Acme Blues Company, a former Northern Virginia group that included harmonica player and vocalist Waverly Milor, once described themselves as 'Industrial Strength Blues." Such a description might be applied to Milor's present group, Hard Swimmin' Fish, also based in Northern and Central Virginia. Its other members are Demian Lewis on guitar, banjo and vocals, Randy Ball on bass, and Jason Walker on drums and percussion. On their latest self-produced album, they are supported by the organ of John Sharrar on one selection.
On their website, they describe themselves, "Hard Swimmin’ Fish is an ensemble deeply rooted in the traditions of American music. Our down home roots sound pilfers from the best that early American music has to offer including blues, jazz, funk and swing, and churn it all up into a spicy brew that is familiar yet uniquely our own." Listening to this latest release, one is struct by the blues center of the performances and the impressive ensemble playing that overshadows the instrumental solos which are quick and to the point.

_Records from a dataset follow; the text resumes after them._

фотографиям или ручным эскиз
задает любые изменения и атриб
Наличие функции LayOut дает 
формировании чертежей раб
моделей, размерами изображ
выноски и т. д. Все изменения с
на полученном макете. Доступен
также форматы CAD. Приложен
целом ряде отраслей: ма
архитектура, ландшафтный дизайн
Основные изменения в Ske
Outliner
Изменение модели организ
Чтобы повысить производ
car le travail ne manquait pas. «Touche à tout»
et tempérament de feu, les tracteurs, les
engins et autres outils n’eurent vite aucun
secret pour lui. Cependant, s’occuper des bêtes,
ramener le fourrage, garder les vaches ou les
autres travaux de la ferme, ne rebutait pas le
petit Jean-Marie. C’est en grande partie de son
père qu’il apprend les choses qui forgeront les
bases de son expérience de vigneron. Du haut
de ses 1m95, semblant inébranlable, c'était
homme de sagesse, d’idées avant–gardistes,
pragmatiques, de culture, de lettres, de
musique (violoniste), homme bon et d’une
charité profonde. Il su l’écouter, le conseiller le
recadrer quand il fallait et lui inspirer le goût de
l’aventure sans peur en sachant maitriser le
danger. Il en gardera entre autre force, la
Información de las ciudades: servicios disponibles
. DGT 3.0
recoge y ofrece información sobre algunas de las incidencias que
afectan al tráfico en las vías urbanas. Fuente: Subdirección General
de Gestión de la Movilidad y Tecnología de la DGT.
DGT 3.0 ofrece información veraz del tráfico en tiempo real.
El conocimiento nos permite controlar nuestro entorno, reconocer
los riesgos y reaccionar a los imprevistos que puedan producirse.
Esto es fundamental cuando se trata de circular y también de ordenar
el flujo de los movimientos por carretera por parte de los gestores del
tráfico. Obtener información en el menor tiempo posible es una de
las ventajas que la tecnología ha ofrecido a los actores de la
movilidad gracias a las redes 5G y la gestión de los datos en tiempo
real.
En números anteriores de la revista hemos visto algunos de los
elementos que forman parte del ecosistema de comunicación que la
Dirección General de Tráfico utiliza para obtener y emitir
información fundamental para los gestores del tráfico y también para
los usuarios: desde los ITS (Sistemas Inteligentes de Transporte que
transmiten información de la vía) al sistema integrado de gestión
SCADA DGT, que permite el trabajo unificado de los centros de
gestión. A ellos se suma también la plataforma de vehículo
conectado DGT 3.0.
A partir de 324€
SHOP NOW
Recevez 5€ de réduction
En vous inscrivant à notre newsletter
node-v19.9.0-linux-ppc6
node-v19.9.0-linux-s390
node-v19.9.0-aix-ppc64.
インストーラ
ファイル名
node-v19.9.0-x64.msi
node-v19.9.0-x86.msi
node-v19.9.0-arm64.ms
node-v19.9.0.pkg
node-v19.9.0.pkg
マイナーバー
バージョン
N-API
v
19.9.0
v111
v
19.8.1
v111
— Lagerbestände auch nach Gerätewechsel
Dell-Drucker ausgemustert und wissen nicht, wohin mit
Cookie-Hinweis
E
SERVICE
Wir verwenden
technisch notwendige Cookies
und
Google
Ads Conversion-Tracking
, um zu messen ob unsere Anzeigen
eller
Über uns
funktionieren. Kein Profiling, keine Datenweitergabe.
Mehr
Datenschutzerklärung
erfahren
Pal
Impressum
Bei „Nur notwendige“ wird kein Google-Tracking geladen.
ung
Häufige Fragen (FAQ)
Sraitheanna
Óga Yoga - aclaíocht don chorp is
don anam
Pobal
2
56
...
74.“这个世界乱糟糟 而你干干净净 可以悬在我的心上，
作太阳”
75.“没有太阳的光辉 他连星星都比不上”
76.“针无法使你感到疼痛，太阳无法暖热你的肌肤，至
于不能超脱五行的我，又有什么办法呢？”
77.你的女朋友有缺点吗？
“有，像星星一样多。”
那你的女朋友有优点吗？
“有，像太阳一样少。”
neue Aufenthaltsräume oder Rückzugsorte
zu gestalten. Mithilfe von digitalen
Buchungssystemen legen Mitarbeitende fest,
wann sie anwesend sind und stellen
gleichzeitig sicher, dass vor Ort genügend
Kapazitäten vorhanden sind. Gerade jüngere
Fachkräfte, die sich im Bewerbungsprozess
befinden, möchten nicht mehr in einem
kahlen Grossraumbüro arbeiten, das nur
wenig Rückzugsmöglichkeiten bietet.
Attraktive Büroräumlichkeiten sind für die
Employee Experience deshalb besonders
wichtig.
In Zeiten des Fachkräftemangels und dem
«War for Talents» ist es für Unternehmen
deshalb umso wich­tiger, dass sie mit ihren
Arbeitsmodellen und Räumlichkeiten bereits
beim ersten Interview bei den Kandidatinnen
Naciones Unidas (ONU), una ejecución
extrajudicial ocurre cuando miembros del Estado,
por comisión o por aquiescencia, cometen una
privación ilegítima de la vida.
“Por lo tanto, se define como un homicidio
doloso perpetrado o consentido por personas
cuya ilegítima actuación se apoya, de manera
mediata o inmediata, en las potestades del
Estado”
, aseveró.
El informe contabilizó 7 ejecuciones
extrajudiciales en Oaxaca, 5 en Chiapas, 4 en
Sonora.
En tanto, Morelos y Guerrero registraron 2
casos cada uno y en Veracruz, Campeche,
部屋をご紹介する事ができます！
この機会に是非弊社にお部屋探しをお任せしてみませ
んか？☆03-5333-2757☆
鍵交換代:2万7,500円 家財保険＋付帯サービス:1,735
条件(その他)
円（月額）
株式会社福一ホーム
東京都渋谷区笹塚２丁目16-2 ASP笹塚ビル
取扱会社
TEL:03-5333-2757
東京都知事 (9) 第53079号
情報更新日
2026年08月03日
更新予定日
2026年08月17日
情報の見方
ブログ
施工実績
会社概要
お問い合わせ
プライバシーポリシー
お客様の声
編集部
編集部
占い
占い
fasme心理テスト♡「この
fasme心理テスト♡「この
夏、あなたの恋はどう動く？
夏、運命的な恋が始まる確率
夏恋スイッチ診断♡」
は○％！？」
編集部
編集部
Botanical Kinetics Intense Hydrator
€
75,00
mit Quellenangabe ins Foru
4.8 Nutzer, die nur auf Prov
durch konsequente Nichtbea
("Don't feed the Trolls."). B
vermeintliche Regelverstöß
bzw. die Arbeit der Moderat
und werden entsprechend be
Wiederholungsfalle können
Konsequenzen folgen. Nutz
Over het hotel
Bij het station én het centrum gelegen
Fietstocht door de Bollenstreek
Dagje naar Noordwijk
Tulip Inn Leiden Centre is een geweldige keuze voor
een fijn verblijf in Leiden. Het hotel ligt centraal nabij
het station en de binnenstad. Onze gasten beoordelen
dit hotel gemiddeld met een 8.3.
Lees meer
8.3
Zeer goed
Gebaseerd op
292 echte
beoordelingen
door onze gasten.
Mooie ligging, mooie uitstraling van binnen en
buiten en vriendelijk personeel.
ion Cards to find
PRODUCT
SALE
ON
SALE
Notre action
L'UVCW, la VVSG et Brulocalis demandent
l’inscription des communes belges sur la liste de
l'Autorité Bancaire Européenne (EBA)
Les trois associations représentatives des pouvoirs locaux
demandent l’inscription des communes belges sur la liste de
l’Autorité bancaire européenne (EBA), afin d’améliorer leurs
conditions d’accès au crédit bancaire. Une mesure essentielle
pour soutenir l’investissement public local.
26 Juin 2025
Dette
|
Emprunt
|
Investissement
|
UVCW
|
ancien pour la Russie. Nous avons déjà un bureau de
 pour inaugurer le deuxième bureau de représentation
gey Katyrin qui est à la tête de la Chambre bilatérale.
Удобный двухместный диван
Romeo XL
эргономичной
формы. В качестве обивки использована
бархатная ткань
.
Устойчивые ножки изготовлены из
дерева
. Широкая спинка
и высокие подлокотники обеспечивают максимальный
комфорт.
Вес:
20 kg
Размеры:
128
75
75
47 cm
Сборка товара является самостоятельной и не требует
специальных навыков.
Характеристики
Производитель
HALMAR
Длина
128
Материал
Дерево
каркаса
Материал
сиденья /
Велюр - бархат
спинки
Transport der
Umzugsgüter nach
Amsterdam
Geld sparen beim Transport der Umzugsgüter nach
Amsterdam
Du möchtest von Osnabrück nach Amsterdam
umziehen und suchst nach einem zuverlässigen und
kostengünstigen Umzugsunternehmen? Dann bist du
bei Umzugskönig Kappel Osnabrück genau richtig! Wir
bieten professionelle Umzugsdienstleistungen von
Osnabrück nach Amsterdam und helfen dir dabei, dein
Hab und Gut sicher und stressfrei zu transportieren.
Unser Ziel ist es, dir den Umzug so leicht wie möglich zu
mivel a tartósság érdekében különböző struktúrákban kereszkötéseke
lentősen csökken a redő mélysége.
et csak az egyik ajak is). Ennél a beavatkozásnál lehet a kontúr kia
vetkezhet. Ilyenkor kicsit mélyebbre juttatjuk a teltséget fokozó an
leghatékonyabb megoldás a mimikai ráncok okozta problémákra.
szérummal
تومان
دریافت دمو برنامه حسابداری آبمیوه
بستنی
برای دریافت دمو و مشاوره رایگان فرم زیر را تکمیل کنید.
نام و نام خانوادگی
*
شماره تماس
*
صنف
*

The tenor of their sound is set with the insistent, machine-like groove of the opening title song as Milor gruffly delivers the lyrics of being a true believer tied to the stake with his overdubbed harmonica adding feel of the performance. Plenty of grit follows on "Five Years Hard Labor," with its chugging rhythm and his being let go from his job for his five years of hard labor and having his woman walk out the door. "Come Together" is not the Beatles number, but a Lewis original with him laying down some hot acoustic slide guitar set against a tight groove. Covers include a straight, rocking treatment of Howlin' Wolf's "Howlin' For My Darling"; an atmospheric reworking of Little Willie John's classic "Need Your Love So Bad," with one of the nicest vocals on this and organ from Sharrar; and a warp speed rendition of the classic Ray Charles stomp "Mess Around."
A traditional gospel number, "Don't Let the Devil Ride" which segues into "Wish I Was In Heaven Sitting Down,"closes out this latest release that perhaps exhibits why Hard Swimmin' Fish has been developing a following around Northern and Central Virginia and parts of Maryland.